Sunday, June 21, 2009

My Pal Roz

You really ought to check out and read about the adventures of this intelligent and capable woman who is rowing the Pacific Ocean from San Francisco to Australia with stops at Hawaii, Tuvalu and then AU. it self. Roz has an interesting story to tell about how she left the business world to become an adventuress and now she seems to do rather well giving motivational speeches between rowing. Between rowing is the issue. Roz first rowed the Atlantic in a east to west "race" and it was during this soul stripping experience Roz decided her new career path. She would write a book and give talks. Also, since no woman had solo rowed the Pacific E-W, Roz set about gaining sponsor-ship for such a venture.

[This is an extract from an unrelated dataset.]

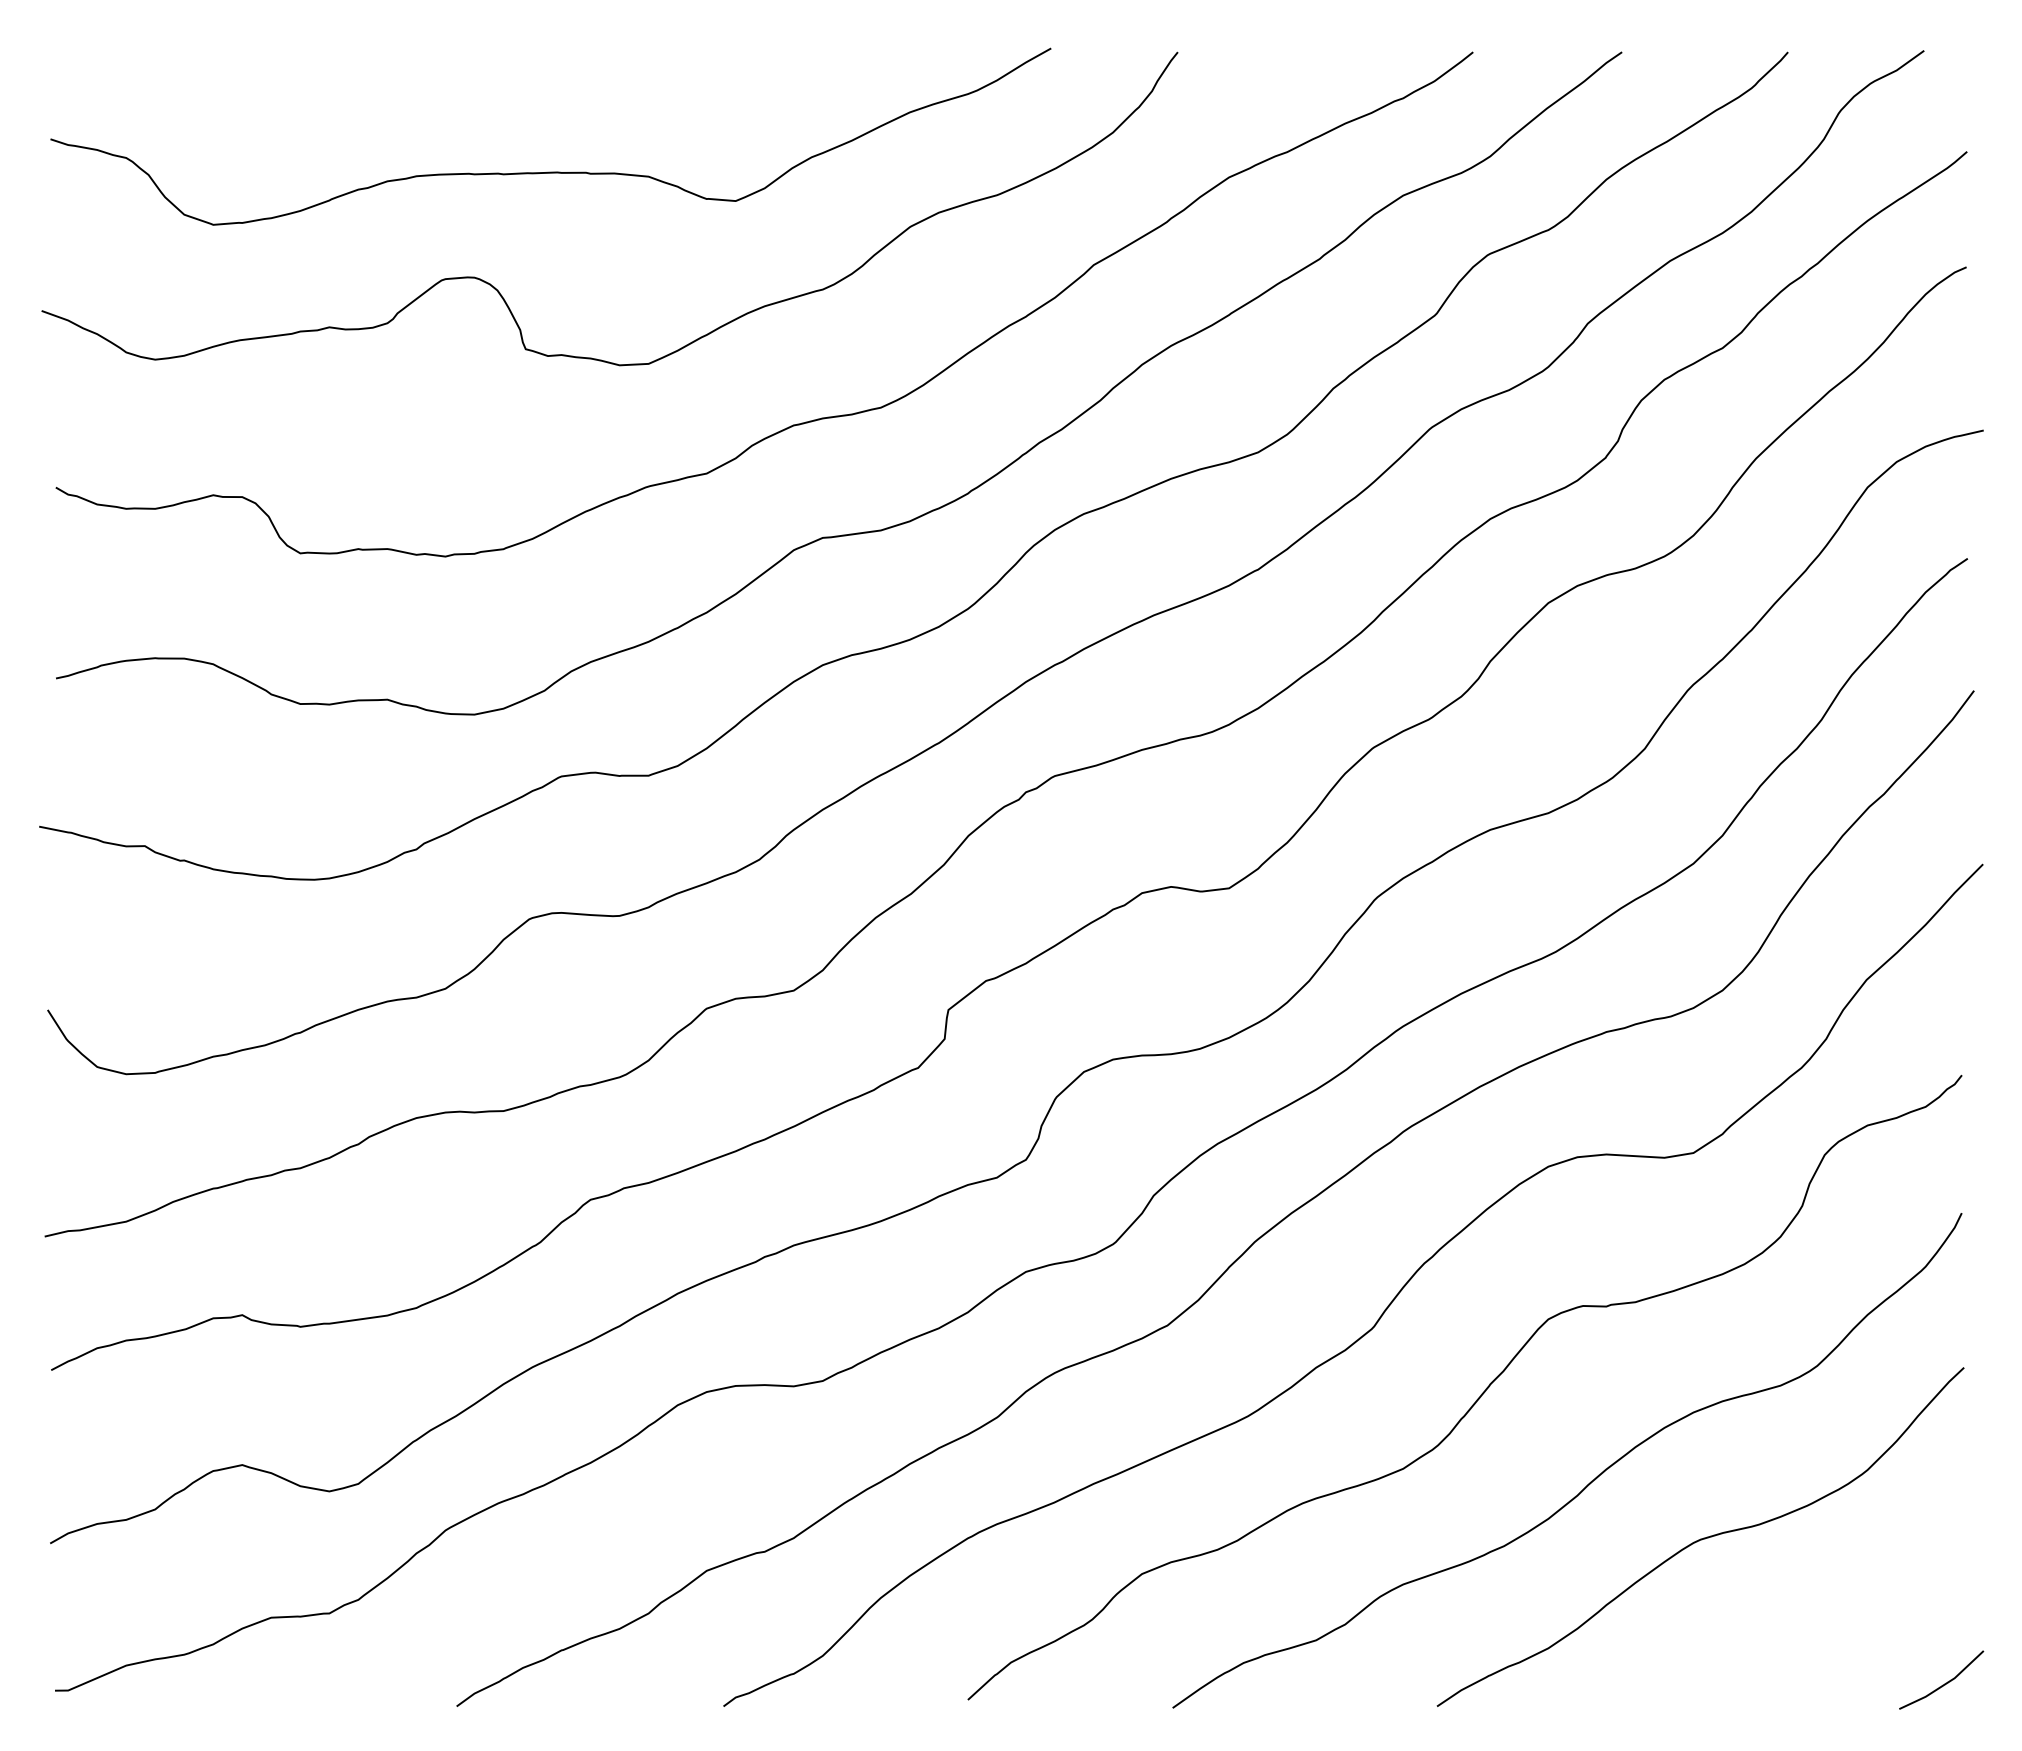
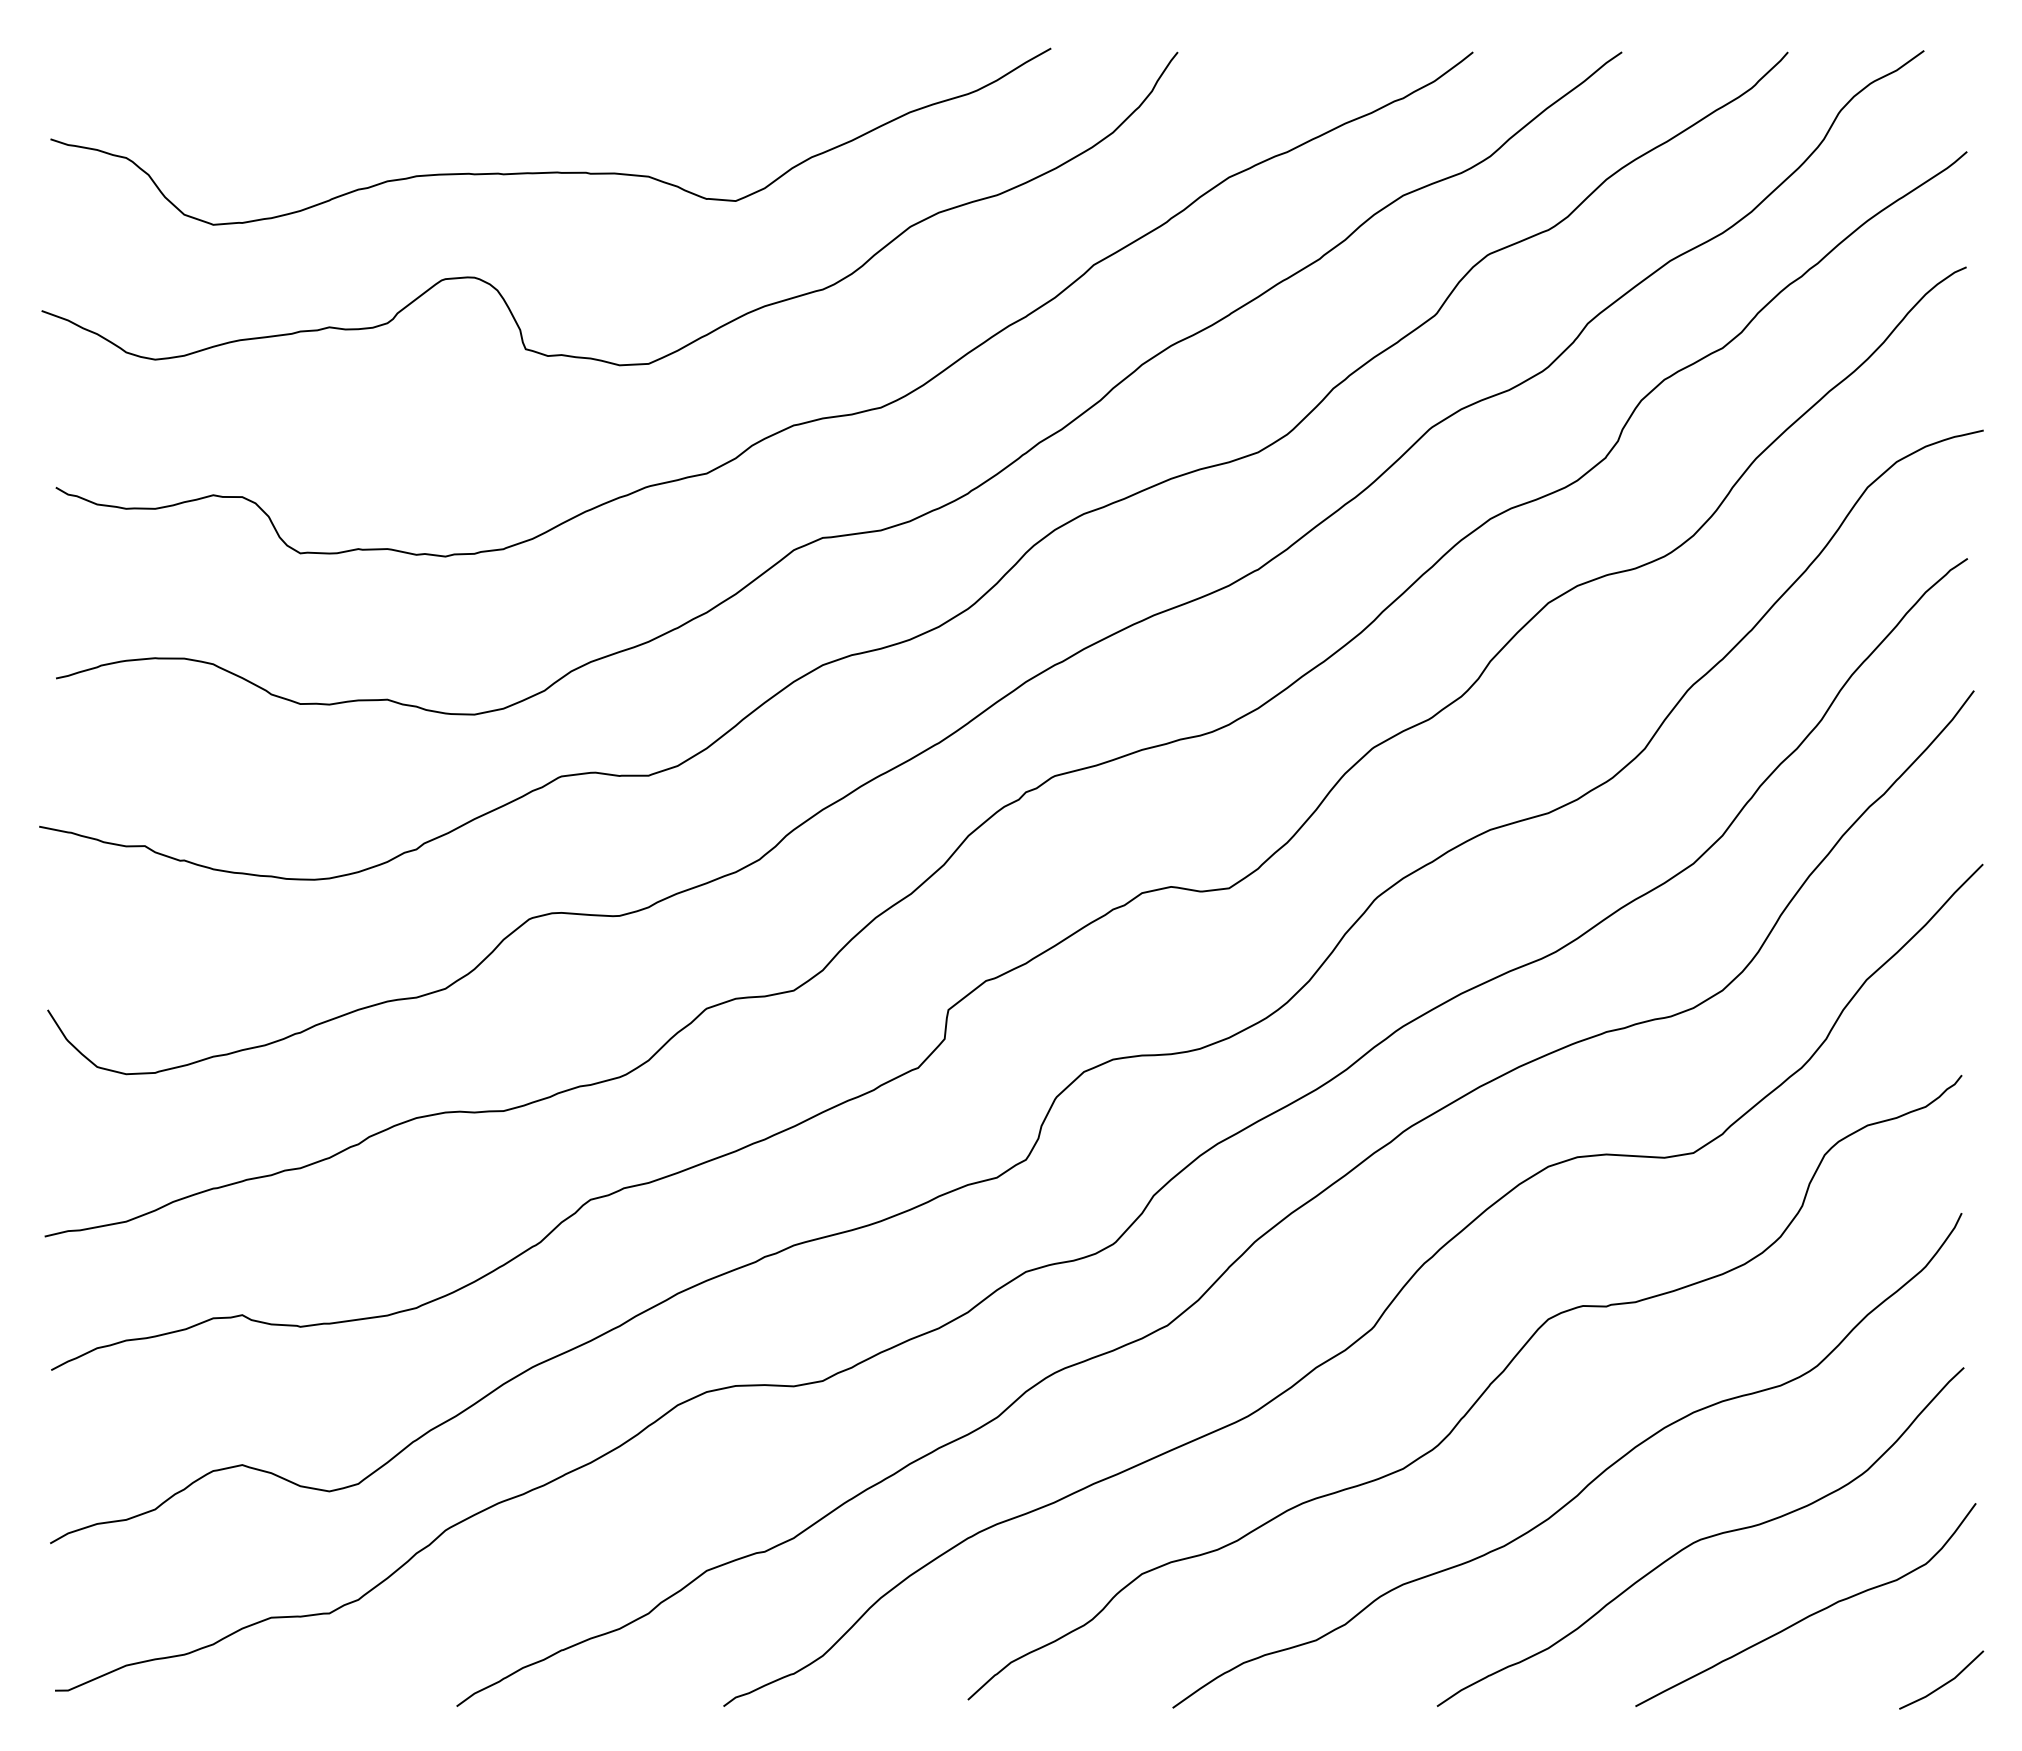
curve at (1810, 1614): none -> present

Now I should mention that these ocean rows are done in highly specialized craft which are safe as they can be made to be and barring being sliced in two by a liner or falling overboard unattached the rower can expect to survive quite a bit of ill nature.

My issue comes from the rather long interludes between the hops. In fact the way things are working out, while the Atlantic Row was filled with hair raising adventure and the first attempt of the pacific row ended in having to abandon the good boat "Brocade" making the second attempt a dramatic race against the real possibility running out of water and all of us giving Roz the big cheer as she rowed into the Waikiki Yacht club. Now 6 months later step 3 has our gal pulling toward the Internet nation of Tuvalu (.tv) and while the previous two steps have had everything you would want as far as adventure, so far part 3 has been totally a matter of poor Roz's sore bum w/pictures.
OK, now here is a woman hoping to make big change giving speeches to cube dwellers or whomever has to sit through this sort of up lift, and I Texino happen to mention that "metaphorically" this row is falling as flat as the "El Mariachi" trio of films and Roz goes crazy on me. I don't know, maybe she needs to rant about how this is real life, but we are both sitting behind key boards and Roz knows nothing about my years at sea, my wartime service or career as a Fire/Rescue Officer. I figure it's only a matter of time before the her inbred British insults start and I get called a "Dreadful Little Man".

The whole nutcase problem here is I'm just making some points. I'm not trying to demean Roz Savage in any way, I just fear that she has picked up all these newbie followers who are so heavy with the saint paint that she may lose sight of the true southern cross.